READING TEXT =>
- Opening Delimiter -
It’s not an academic or an idle question.

One should remember that SDN, properly defined and understood, is a creation of a customer-centric consortium, the Open Networking Foundation (ONF), not a marketing or technical construct espoused by a given networking vendor or even by a group of vendors. If the term “SDN” is being bastardized and demeaned, it is not the ONF that is doing it. More directly, if the term is being cheapened, the devaluation is occurring at the hands of vendors.

But why? There are at least two possibilities. One is that certain networking vendors want to exploit the positive connotations, the afterglow, that surrounded software-defined networking (SDN). According to this theory, the damage they’re inflicting to the SDN brand is unintentional and ironic: They wanted to ride SDN’s relatively pristine coattails, not pull it into a seedy gutter of disrepute. I would be inclined to accept this theory if vendors adopted SDN definitions that accorded with that of the ONF, but. for the most part, that’s not what’s happened.
- Closing Delimiter -
Dataset entries:
- Opening Delimiter -
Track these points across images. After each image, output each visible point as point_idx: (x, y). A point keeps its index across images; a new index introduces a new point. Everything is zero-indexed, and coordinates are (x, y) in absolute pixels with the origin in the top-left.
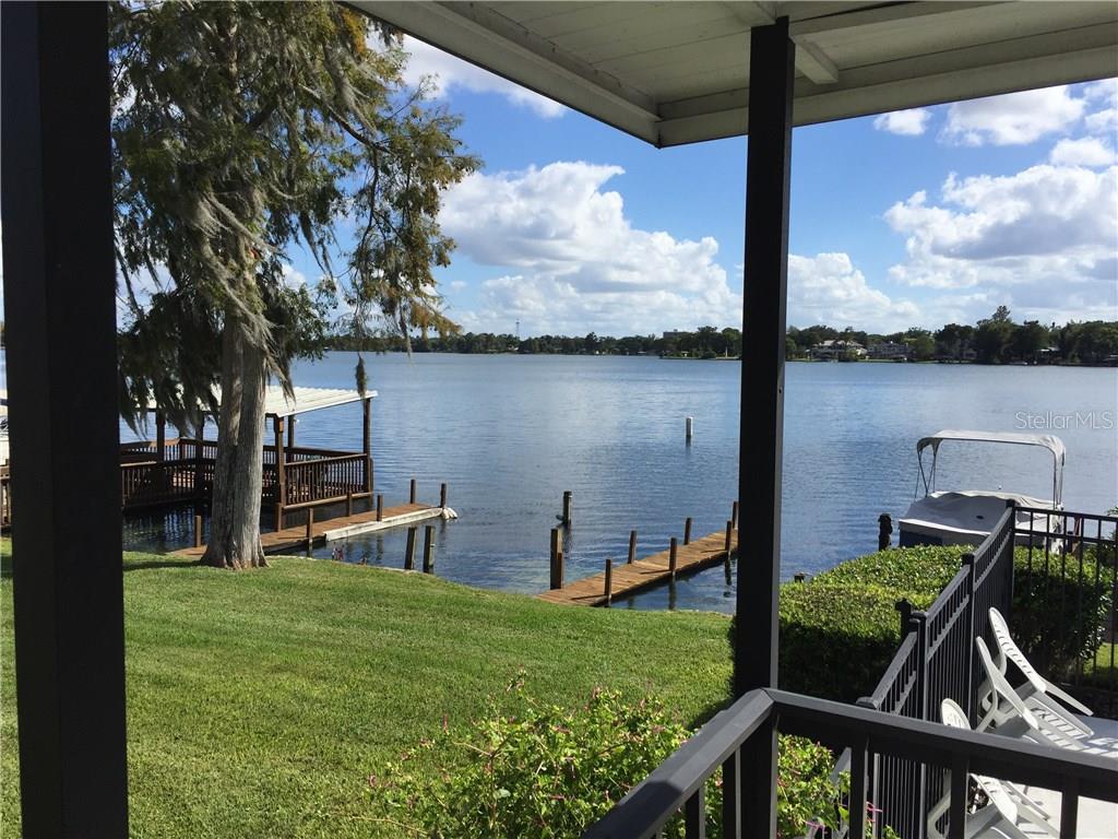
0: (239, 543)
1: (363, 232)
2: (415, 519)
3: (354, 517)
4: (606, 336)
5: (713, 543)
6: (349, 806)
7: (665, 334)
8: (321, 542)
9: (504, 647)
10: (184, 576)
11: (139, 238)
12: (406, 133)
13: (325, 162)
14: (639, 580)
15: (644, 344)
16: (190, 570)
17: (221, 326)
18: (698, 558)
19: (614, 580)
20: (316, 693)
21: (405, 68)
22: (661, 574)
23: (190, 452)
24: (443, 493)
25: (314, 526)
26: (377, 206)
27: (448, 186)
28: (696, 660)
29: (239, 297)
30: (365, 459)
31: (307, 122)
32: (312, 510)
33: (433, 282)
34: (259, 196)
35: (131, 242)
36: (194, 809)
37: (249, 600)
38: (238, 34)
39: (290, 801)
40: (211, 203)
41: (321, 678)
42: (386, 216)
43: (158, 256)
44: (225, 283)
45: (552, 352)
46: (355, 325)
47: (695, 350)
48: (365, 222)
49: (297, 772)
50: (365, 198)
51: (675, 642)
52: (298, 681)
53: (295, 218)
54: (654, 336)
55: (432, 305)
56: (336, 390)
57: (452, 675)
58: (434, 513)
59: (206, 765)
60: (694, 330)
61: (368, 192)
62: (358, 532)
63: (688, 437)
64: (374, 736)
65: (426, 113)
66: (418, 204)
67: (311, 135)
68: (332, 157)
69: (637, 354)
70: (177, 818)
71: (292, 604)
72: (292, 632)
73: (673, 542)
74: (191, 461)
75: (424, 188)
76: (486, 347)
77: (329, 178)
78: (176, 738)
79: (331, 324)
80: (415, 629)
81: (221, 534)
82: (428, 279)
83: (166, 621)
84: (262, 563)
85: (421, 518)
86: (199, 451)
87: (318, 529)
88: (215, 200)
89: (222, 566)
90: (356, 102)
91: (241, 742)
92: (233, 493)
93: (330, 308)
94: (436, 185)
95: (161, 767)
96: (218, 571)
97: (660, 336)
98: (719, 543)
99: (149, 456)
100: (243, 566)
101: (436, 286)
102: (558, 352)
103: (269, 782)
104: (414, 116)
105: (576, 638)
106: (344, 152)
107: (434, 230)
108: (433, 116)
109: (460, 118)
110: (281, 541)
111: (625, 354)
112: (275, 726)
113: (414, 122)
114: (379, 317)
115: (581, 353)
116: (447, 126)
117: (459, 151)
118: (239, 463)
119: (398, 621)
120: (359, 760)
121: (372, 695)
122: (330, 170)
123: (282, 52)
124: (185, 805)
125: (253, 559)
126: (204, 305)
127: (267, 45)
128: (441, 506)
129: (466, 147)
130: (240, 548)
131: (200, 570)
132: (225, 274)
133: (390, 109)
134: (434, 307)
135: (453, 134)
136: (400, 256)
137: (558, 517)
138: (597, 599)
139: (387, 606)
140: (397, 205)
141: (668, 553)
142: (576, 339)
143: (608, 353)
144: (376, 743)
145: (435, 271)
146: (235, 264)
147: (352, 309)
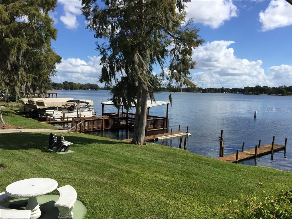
0: (140, 139)
1: (172, 61)
2: (180, 135)
3: (165, 134)
4: (227, 88)
5: (268, 148)
6: (181, 210)
7: (245, 87)
8: (157, 140)
9: (212, 172)
10: (128, 146)
11: (119, 63)
12: (184, 34)
13: (163, 43)
14: (246, 157)
15: (238, 90)
16: (129, 145)
17: (137, 85)
18: (263, 151)
19: (239, 156)
20: (166, 179)
21: (186, 17)
22: (252, 155)
23: (125, 116)
24: (187, 129)
25: (156, 136)
26: (176, 53)
27: (195, 48)
28: (271, 181)
29: (142, 78)
30: (167, 119)
31: (159, 33)
32: (155, 132)
33: (189, 73)
34: (148, 52)
35: (117, 65)
36: (142, 206)
37: (144, 153)
38: (144, 12)
39: (165, 207)
40: (137, 54)
41: (166, 175)
42: (178, 56)
43: (123, 68)
44: (139, 74)
45: (211, 92)
46: (169, 85)
47: (254, 92)
48: (172, 58)
49: (165, 199)
50: (173, 52)
51: (263, 176)
52: (161, 175)
53: (155, 57)
54: (241, 88)
55: (189, 79)
56: (160, 101)
57: (201, 178)
58: (185, 134)
59: (143, 195)
60: (254, 86)
61: (174, 50)
62: (166, 138)
63: (255, 117)
64: (183, 193)
65: (190, 29)
66: (186, 53)
67: (160, 36)
68: (165, 41)
69: (236, 93)
70: (138, 207)
71: (155, 155)
72: (156, 163)
73: (256, 146)
74: (125, 118)
75: (189, 49)
76: (193, 91)
77: (164, 47)
78: (134, 187)
79: (163, 84)
80: (187, 164)
81: (136, 136)
82: (188, 73)
83: (125, 157)
84: (145, 144)
85: (182, 135)
86: (127, 116)
87: (157, 136)
88: (138, 54)
89: (136, 144)
90: (172, 27)
91: (150, 190)
92: (139, 127)
93: (163, 80)
94: (192, 47)
95: (132, 194)
96: (135, 145)
97: (243, 88)
98: (269, 148)
99: (116, 116)
100: (141, 145)
101: (190, 74)
102: (213, 92)
103: (159, 201)
104: (187, 30)
105: (233, 172)
106: (168, 40)
107: (190, 60)
108: (192, 29)
109: (199, 29)
110: (148, 139)
111: (232, 93)
112: (158, 186)
113: (187, 31)
114: (175, 83)
115: (220, 93)
116: (196, 32)
117: (199, 38)
118: (140, 119)
119: (182, 162)
120: (181, 198)
121: (181, 181)
122: (164, 45)
123: (155, 15)
124: (139, 204)
125: (143, 143)
126: (133, 80)
127: (151, 14)
128: (187, 132)
129: (201, 37)
130: (140, 140)
131: (131, 145)
132: (139, 72)
133: (181, 28)
134: (190, 80)
135: (197, 34)
136: (181, 66)
137: (219, 137)
138: (234, 161)
139: (179, 158)
140: (181, 53)
141: (254, 149)
142: (219, 89)
143: (228, 93)
144: (184, 194)
145: (190, 70)
146: (142, 69)
147: (168, 81)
- Closing Delimiter -
CHECK YOUR UNDERSTANDING =>
(a) Reproduce verbatim the stretch of the SDN passage from "But why? There" through "not what’s happened.".
(b) Write the next part of the passage on SDN and networking vendors, picking up after its final sentence.
These entries have no connection to the passage on SDN.

EXERCISE RESPONSES =>
(a)
But why? There are at least two possibilities. One is that certain networking vendors want to exploit the positive connotations, the afterglow, that surrounded software-defined networking (SDN). According to this theory, the damage they’re inflicting to the SDN brand is unintentional and ironic: They wanted to ride SDN’s relatively pristine coattails, not pull it into a seedy gutter of disrepute. I would be inclined to accept this theory if vendors adopted SDN definitions that accorded with that of the ONF, but. for the most part, that’s not what’s happened.

(b)
Agents Provocateurs: Back in Action 

Instead, vendors typically recast SDN in forms that correspond with product roadmaps and company-specific strategic objectives.  The result has been market confusion and cynicism, understandably so. When a term is spun to mean practically anything to anyone, it risks losing its specificity and its relevance.

Allow me suggest that at least a few vendors would be neither inconvenienced nor unduly troubled to see SDN’s identity fractured and splintered like a broken mirror.  It would not be the first time that fear, uncertainty, and doubt were deployed as agents provocateurs in a commercial context.

Nonetheless, coming back to my question above, I would counsel that we think carefully about whether our annoyance is really with SDN or with the way the term “SDN” is being manipulated and distorted by the vendor community.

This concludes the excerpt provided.